• [Items from a dataset]:

# # # # #

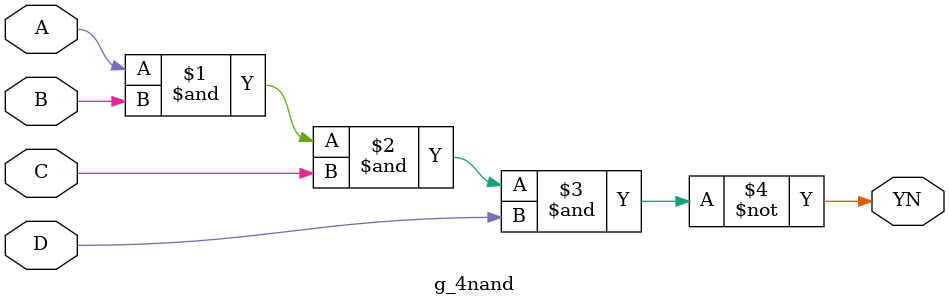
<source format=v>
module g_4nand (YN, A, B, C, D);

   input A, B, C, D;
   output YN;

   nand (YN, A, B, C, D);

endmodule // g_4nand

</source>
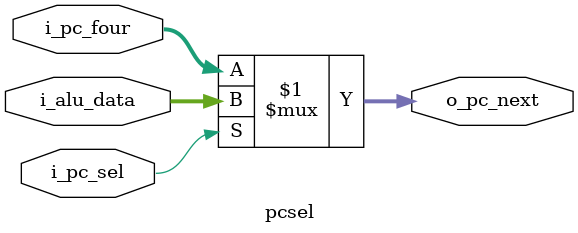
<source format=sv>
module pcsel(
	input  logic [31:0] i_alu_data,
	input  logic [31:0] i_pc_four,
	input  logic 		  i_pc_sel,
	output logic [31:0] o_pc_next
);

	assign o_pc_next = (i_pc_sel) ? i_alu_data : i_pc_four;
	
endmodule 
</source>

# # # # #

• [Task directions]:
Please set down the records above verbatim, with each picture left out.

• [Exercise solution]:
<source format=v>
module g_4nand (YN, A, B, C, D);

   input A, B, C, D;
   output YN;

   nand (YN, A, B, C, D);

endmodule // g_4nand

</source>
<source format=sv>
module pcsel(
	input  logic [31:0] i_alu_data,
	input  logic [31:0] i_pc_four,
	input  logic 		  i_pc_sel,
	output logic [31:0] o_pc_next
);

	assign o_pc_next = (i_pc_sel) ? i_alu_data : i_pc_four;
	
endmodule 
</source>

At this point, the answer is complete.